» Instruções dos exercícios
1) Responda às perguntas abaixo com base no texto sobre hiperindividualização.
(a) Que competência o texto destaca, em especial, entre as que a criança desenvolve por imitação?
(b) Quem o texto cita como exemplos do Outro que a criança introjeta?
(c) Qual é, segundo o texto, o problema da hiperindividualização?
2) Prossiga o texto sobre hiperindividualização a partir da última frase apresentada, mantendo o mesmo tom e o mesmo tema.

+++ Trecho fornecido +++

Esse ego sofredor é, da minha perspectiva, um ego hiperindividualizado.
Não sou o primeiro a escrever sobre hiperindividualização, ou seja, nada de novo será desmascarado por aqui, porém essa ideia me ocorreu recentemente ao me deparar com algumas situações.
O outro que não sou eu
E, obviamente, fiquei a pensar. O que leva um sujeito a ser tão autocentrado ao ponto de quase apagar o Outro da sua própria subjetividade?
Toda criança tem uma fase de imitação, porque é uma das formas como aprende, ou seja, ela mimetiza comportamentos, falas e lógicas para desenvolver diversas competências, em especial a fala. Nesse processo, a criança também introjeta partes do Outro, que pode ser sua mãe, seu pai, um irmão/irmã, professor e assim por diante.
É normal, por exemplo, notar que a criança está andando como o pai ou a mãe, ou usando gírias e palavras muito características de um ou de outro. Essa introjeção é importante para manter viva essa sensação moral da existência do Outro e, também, para contribuir com a separação psíquica entre quem a criança é, e quem é o Outro, evitando misturas e até esquecimentos de si.
O problema com a hiperindividualização é o apagamento do Outro, por excesso de defesa de si mesmo.

+++ Linhas extraídas +++

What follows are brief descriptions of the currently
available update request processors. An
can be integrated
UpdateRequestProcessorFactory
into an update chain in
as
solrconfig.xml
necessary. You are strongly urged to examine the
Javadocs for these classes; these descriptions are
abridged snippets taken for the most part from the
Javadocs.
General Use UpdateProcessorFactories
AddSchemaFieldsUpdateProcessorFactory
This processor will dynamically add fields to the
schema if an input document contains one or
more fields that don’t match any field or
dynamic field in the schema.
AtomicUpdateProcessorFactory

+++
+++ Linhas extraídas +++

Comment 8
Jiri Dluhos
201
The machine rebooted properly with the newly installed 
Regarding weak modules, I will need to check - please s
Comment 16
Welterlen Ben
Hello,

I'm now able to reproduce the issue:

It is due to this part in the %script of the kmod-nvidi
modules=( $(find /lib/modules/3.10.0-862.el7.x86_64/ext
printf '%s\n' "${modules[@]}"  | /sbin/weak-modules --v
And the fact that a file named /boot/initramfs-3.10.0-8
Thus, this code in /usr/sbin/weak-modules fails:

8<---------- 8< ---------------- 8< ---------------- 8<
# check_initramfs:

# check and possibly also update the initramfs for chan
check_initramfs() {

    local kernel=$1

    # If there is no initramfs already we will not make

+++

» Respostas escritas
1)
(a) A fala.
(b) A mãe, o pai, um irmão ou uma irmã e o professor.
(c) O apagamento do Outro, por excesso de defesa de si mesmo.

2)
O meu Eu é maior que o seu
Os sujeitos muito hiperindividualizados têm ótima memória, chegam a ter uma memória quase fotográfica, com pontuações bem assertivas de datas, horas e detalhes que passariam despercebidos pelos outros pobres mortais (claro que nem todo mundo que tem uma ótima memória é um sujeito hiperindividualizado).
Essa hipervalorização de si e da própria narrativa, como sendo de um protagonismo patológico, é um mecanismo de defesa por se configurar como uma forma de sustento do Ego. O Ego fortalecido nesse lugar de valorização falaciosa não desfalece com qualquer empurrão mais brusco.
Por isso, o Ego desse sujeito precisa ser maior que do Outro, já que sofre constantemente as agruras de ser quem é. O Ego desse sujeito tem que ser mais forte, mais agressivo, mais vociferante, tem que ser mais falocêntrico.
Sejamos honestos, o que mais temos visto na política e nos campos de embate ideológico são construções egóicas hiperindividualizadas, forçosamente e aparentemente masculinistas, como campo da salvação de si e do mundo.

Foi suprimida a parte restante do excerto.